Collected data
++++++++++++++++++++

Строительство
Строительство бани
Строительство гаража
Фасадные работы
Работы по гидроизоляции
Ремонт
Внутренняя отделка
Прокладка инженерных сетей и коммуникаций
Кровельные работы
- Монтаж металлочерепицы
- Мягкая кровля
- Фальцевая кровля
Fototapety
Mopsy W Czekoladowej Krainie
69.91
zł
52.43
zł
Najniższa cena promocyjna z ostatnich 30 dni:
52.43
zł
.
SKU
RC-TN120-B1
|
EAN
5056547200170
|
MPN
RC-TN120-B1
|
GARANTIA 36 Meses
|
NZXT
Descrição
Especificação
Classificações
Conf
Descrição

++++++++++++++++++++

WHAT YOU SHOULD DO: Once you have read the records above, write them all out exactly.

REPLY:
Строительство
Строительство бани
Строительство гаража
Фасадные работы
Работы по гидроизоляции
Ремонт
Внутренняя отделка
Прокладка инженерных сетей и коммуникаций
Кровельные работы
- Монтаж металлочерепицы
- Мягкая кровля
- Фальцевая кровля
Fototapety
Mopsy W Czekoladowej Krainie
69.91
zł
52.43
zł
Najniższa cena promocyjna z ostatnich 30 dni:
52.43
zł
.
SKU
RC-TN120-B1
|
EAN
5056547200170
|
MPN
RC-TN120-B1
|
GARANTIA 36 Meses
|
NZXT
Descrição
Especificação
Classificações
Conf
Descrição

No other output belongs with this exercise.